● **Tareas a realizar**:
1. Responde estas preguntas sobre el fragmento acerca de la diversión:
(a) ¿Qué ha mandado Dios mismo?
(b) ¿Qué exhorta a utilizar más parcamente un himno litúrgico de la Cuaresma?
(c) ¿Qué dos barcos se nombran al final?
2. Devuelve sin cambios todo el fragmento sobre la diversión, desde "Un ejemplo especialmente" hasta "al Costa Concordia.", ambos incluidos.

● **Texto citado**:
........

Un ejemplo especialmente referido al tema es la diversión,
la distracción. El juego es una dimensión noble del ser humano; Dios mismo ha
mandado el descanso. El mal es hacer del juego el objetivo de la vida, vivir la
semana como espera del sábado noche o de la ida al estadio el domingo, por no
hablar de otros pasatiempos mucho menos inocentes. En este caso la diversión
cambia el signo y, en lugar de servir al crecimiento humano y aliviar el estrés
y la fatiga, los aumenta.
Un himno litúrgico de la Cuaresma exhorta a utilizar más
parcamente, en este tiempo, «palabras, alimentos, bebidas, sueño y
diversiones». Éste es un tiempo para redescubrir para qué hemos venido al
mundo, de dónde venimos, a dónde vamos, que ruta estamos siguiendo. De lo
contrario, nos puede ocurrir lo que sucedió al Titanic o, más cerca de nosotros
en el tiempo y en el espacio, al Costa Concordia.

........

● **Listado aportado**:
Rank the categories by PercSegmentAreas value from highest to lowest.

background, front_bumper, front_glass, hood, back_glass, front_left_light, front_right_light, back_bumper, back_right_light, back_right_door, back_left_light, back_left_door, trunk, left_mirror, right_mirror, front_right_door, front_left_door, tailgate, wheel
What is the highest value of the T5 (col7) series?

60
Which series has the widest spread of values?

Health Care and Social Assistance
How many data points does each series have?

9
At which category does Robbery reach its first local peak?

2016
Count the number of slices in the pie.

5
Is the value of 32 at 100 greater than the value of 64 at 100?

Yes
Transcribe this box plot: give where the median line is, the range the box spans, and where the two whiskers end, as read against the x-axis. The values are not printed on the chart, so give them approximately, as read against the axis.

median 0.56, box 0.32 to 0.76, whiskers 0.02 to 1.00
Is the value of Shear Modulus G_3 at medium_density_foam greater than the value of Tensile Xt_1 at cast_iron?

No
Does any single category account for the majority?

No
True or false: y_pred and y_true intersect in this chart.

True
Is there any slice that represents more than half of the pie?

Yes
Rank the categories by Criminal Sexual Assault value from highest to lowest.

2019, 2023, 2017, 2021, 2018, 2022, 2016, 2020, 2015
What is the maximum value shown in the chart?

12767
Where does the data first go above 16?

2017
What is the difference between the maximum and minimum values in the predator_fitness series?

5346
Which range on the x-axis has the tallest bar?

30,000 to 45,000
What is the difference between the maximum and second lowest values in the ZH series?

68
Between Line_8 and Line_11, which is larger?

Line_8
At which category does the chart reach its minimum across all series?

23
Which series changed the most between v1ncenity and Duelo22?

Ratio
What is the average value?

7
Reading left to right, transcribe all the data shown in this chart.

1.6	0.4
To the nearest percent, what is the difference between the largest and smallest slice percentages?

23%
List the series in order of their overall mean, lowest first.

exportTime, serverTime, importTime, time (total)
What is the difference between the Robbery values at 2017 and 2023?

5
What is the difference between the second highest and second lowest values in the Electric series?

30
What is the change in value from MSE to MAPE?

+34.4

........

● **Respuestas a tareas**:
1.
(a) El descanso.
(b) Palabras, alimentos, bebidas, sueño y diversiones.
(c) El Titanic y el Costa Concordia.

2.
Un ejemplo especialmente referido al tema es la diversión,
la distracción. El juego es una dimensión noble del ser humano; Dios mismo ha
mandado el descanso. El mal es hacer del juego el objetivo de la vida, vivir la
semana como espera del sábado noche o de la ida al estadio el domingo, por no
hablar de otros pasatiempos mucho menos inocentes. En este caso la diversión
cambia el signo y, en lugar de servir al crecimiento humano y aliviar el estrés
y la fatiga, los aumenta.
Un himno litúrgico de la Cuaresma exhorta a utilizar más
parcamente, en este tiempo, «palabras, alimentos, bebidas, sueño y
diversiones». Éste es un tiempo para redescubrir para qué hemos venido al
mundo, de dónde venimos, a dónde vamos, que ruta estamos siguiendo. De lo
contrario, nos puede ocurrir lo que sucedió al Titanic o, más cerca de nosotros
en el tiempo y en el espacio, al Costa Concordia.